The GMAT Computer-Based Test (CBT)

The GMAT CBT is administered all the year round at test centers, located worldwide. Introduced in 1997, the test is conducted in English, and does not require any special computer skills.

The Structure

The GMAT-CAT, meaning Graduate Management Admission Test-Computer Adaptive Test, is a computer-based test, rather than being a paper- and- pencil one. It is intended to serve as the basis of assessing your potential academic performance, when you enter the graduate management school

The GMAT scores are crucial in determining which business school you will join. Almost all business schools require GMAT scores, as one of the criteria for admission. However, an undergraduate background in business is not essential for taking the test, since the test is not intended to measure your achievement in the specific subject area.
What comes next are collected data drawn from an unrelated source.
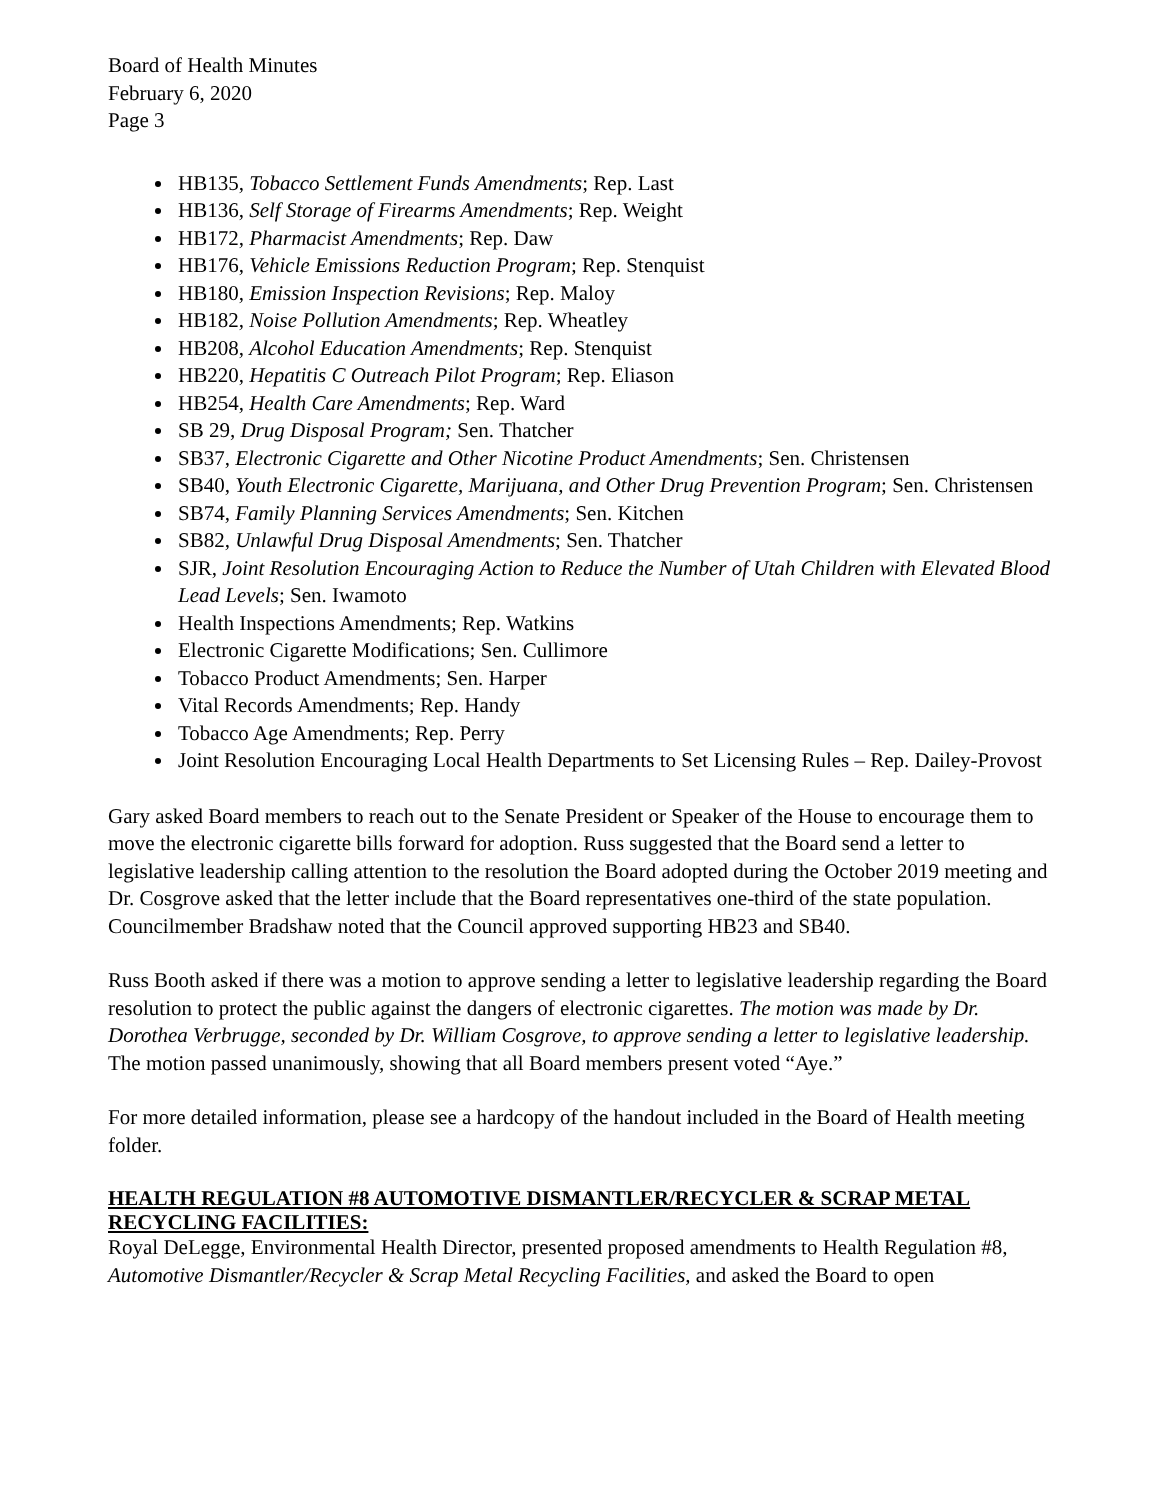Board of Health Minutes
February 6, 2020
Page 3
HB135, Tobacco Settlement Funds Amendments; Rep. Last
HB136, Self Storage of Firearms Amendments; Rep. Weight
HB172, Pharmacist Amendments; Rep. Daw
HB176, Vehicle Emissions Reduction Program; Rep. Stenquist
HB180, Emission Inspection Revisions; Rep. Maloy
HB182, Noise Pollution Amendments; Rep. Wheatley
HB208, Alcohol Education Amendments; Rep. Stenquist
HB220, Hepatitis C Outreach Pilot Program; Rep. Eliason
HB254, Health Care Amendments; Rep. Ward
SB 29, Drug Disposal Program; Sen. Thatcher
SB37, Electronic Cigarette and Other Nicotine Product Amendments; Sen. Christensen
SB40, Youth Electronic Cigarette, Marijuana, and Other Drug Prevention Program; Sen. Christensen
SB74, Family Planning Services Amendments; Sen. Kitchen
SB82, Unlawful Drug Disposal Amendments; Sen. Thatcher
SJR, Joint Resolution Encouraging Action to Reduce the Number of Utah Children with Elevated Blood Lead Levels; Sen. Iwamoto
Health Inspections Amendments; Rep. Watkins
Electronic Cigarette Modifications; Sen. Cullimore
Tobacco Product Amendments; Sen. Harper
Vital Records Amendments; Rep. Handy
Tobacco Age Amendments; Rep. Perry
Joint Resolution Encouraging Local Health Departments to Set Licensing Rules – Rep. Dailey-Provost
Gary asked Board members to reach out to the Senate President or Speaker of the House to encourage them to move the electronic cigarette bills forward for adoption. Russ suggested that the Board send a letter to legislative leadership calling attention to the resolution the Board adopted during the October 2019 meeting and Dr. Cosgrove asked that the letter include that the Board representatives one-third of the state population. Councilmember Bradshaw noted that the Council approved supporting HB23 and SB40.
Russ Booth asked if there was a motion to approve sending a letter to legislative leadership regarding the Board resolution to protect the public against the dangers of electronic cigarettes. The motion was made by Dr. Dorothea Verbrugge, seconded by Dr. William Cosgrove, to approve sending a letter to legislative leadership. The motion passed unanimously, showing that all Board members present voted “Aye.”
For more detailed information, please see a hardcopy of the handout included in the Board of Health meeting folder.
HEALTH REGULATION #8 AUTOMOTIVE DISMANTLER/RECYCLER & SCRAP METAL RECYCLING FACILITIES:
Royal DeLegge, Environmental Health Director, presented proposed amendments to Health Regulation #8, Automotive Dismantler/Recycler & Scrap Metal Recycling Facilities, and asked the Board to open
The test is of 3 hours duration and comprises of 80 questions. The section is divided into three sections to measure your general verbal, mathematical and analytical writing skills.
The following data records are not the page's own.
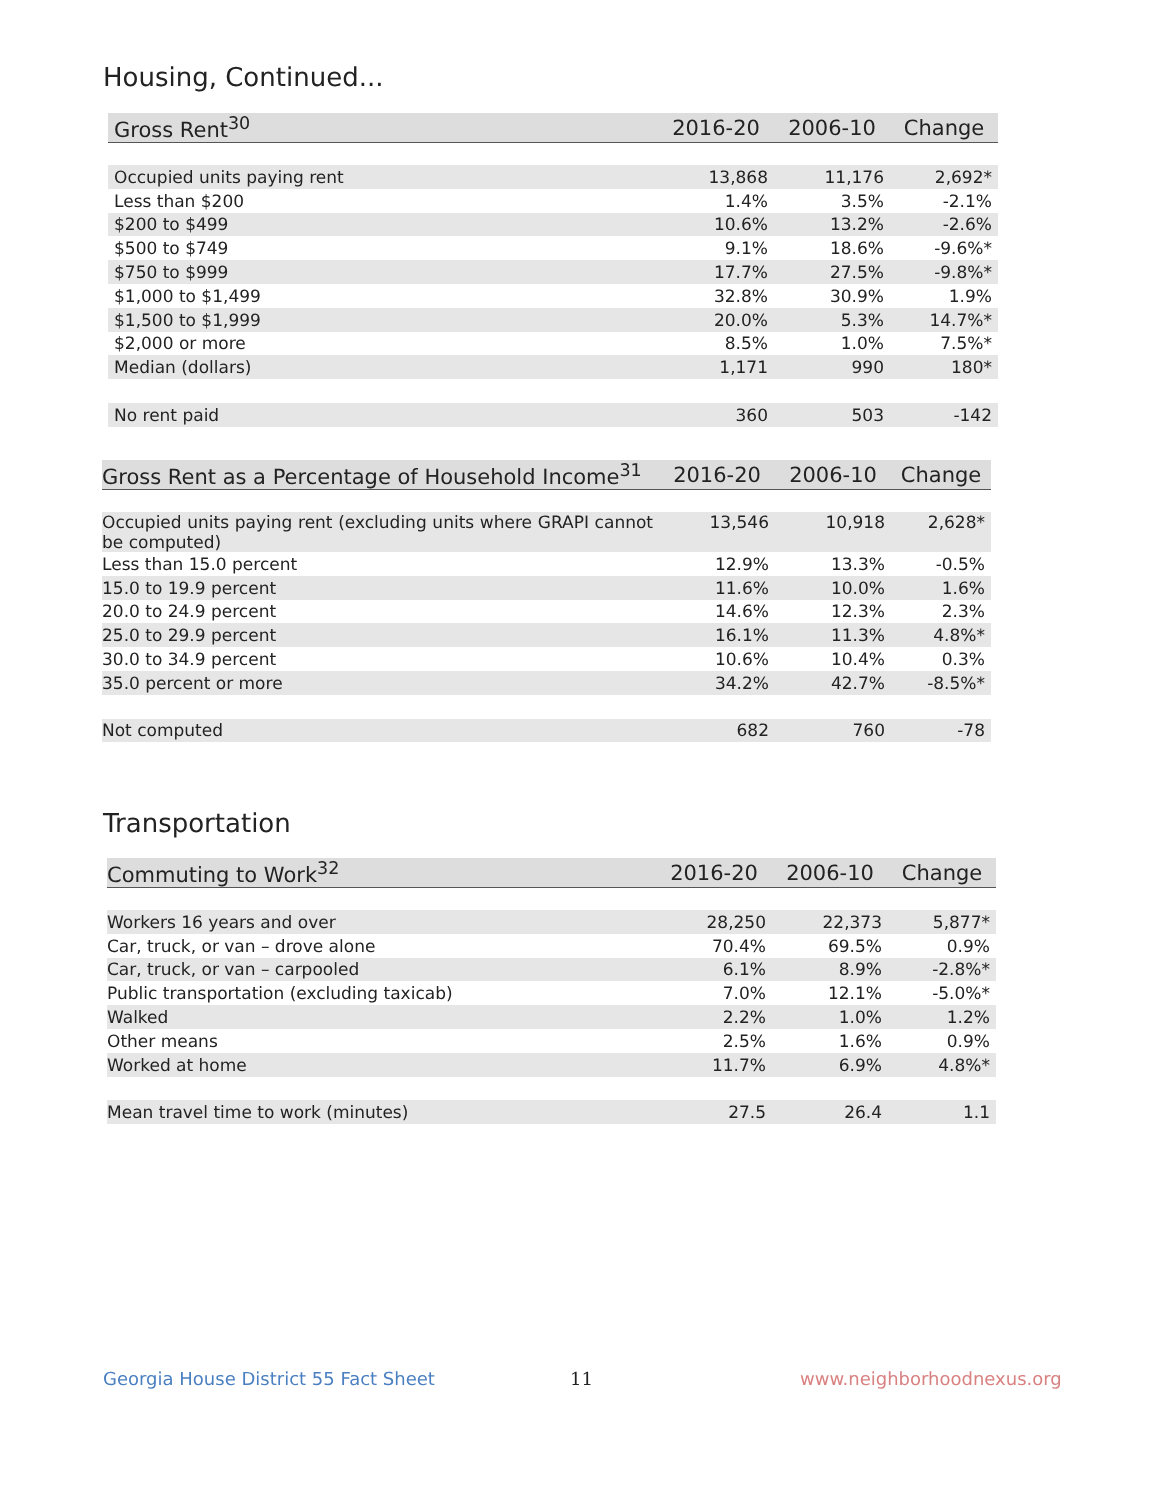Housing, Continued...
| Gross Rent<sup>30</sup> | 2016-20 | 2006-10 | Change |
| --- | --- | --- | --- |
| Occupied units paying rent | 13,868 | 11,176 | 2,692* |
| Less than $200 | 1.4% | 3.5% | -2.1% |
| $200 to $499 | 10.6% | 13.2% | -2.6% |
| $500 to $749 | 9.1% | 18.6% | -9.6%* |
| $750 to $999 | 17.7% | 27.5% | -9.8%* |
| $1,000 to $1,499 | 32.8% | 30.9% | 1.9% |
| $1,500 to $1,999 | 20.0% | 5.3% | 14.7%* |
| $2,000 or more | 8.5% | 1.0% | 7.5%* |
| Median (dollars) | 1,171 | 990 | 180* |
| No rent paid | 360 | 503 | -142 |
| Gross Rent as a Percentage of Household Income<sup>31</sup> | 2016-20 | 2006-10 | Change |
| --- | --- | --- | --- |
| Occupied units paying rent (excluding units where GRAPI cannot be computed) | 13,546 | 10,918 | 2,628* |
| Less than 15.0 percent | 12.9% | 13.3% | -0.5% |
| 15.0 to 19.9 percent | 11.6% | 10.0% | 1.6% |
| 20.0 to 24.9 percent | 14.6% | 12.3% | 2.3% |
| 25.0 to 29.9 percent | 16.1% | 11.3% | 4.8%* |
| 30.0 to 34.9 percent | 10.6% | 10.4% | 0.3% |
| 35.0 percent or more | 34.2% | 42.7% | -8.5%* |
| Not computed | 682 | 760 | -78 |
Transportation
| Commuting to Work<sup>32</sup> | 2016-20 | 2006-10 | Change |
| --- | --- | --- | --- |
| Workers 16 years and over | 28,250 | 22,373 | 5,877* |
| Car, truck, or van – drove alone | 70.4% | 69.5% | 0.9% |
| Car, truck, or van – carpooled | 6.1% | 8.9% | -2.8%* |
| Public transportation (excluding taxicab) | 7.0% | 12.1% | -5.0%* |
| Walked | 2.2% | 1.0% | 1.2% |
| Other means | 2.5% | 1.6% | 0.9% |
| Worked at home | 11.7% | 6.9% | 4.8%* |
| Mean travel time to work (minutes) | 27.5 | 26.4 | 1.1 |
Georgia House District 55 Fact Sheet
11 www.neighborhoodnexus.org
Analytical Writing Assessment (AWA): This section is intended to test your critical skills, as well as your capacity to present your ideas clearly and succinctly. It consists of two essays, where 30 minutes are given to complete each essay. The essays cover the following:

1. Analysis of an issue, supporting it with sound reasoning and examples.

2. Analysis of an argument, where you are required to critically examine the reasoning behind a certain argument.

Quantitative Part: This section consists of 37 questions to be solved in 75 minutes You have to solve 37 questions in 75 minutes in this section. The questions are based on arithmetic, basic algebra, elementary geometry and interpretation of graphic data.

The section consists of two types of questions:

1. Problem-solving questions, based on arithmetic, algebra or geometry;

2. Data sufficiency questions, where you are given two statements, labeled (1) and (2). You are required to determine whether the answer to the question is sufficiently provided by either of the statements individually, combined, neither.

Verbal Section: This part consists of 41 questions to be answered in 75 minutes, and can be divided as below :

1. Correctness and appropriateness of an expression : Here you are asked to choose, out of 5 choices, the most appropriate version, that most closely resembles the given sentence.

2. Reading comprehension: You are asked to answer questions, based on a given passage. Stress is on your capability of analysis of a given information, rather than testing your knowledge of the subject of the passage.

3. Critical reasoning: This part has been designed to test your critical skills and your ability to comprehend the reasoning behind an argument or an explanation. You are given a passage and asked to analyze it from different angles.

The Quantitative and Verbal sections in the CAT format consist of some questions which are experimental in nature, and they do not affect the questions following them. No scores are allotted to these pretest questions. The GMAT-Verbal section consists of 41 questions to be answered in 75 minutes, while the GMAT-Quantitative part has 37 questions to be answered in the same time.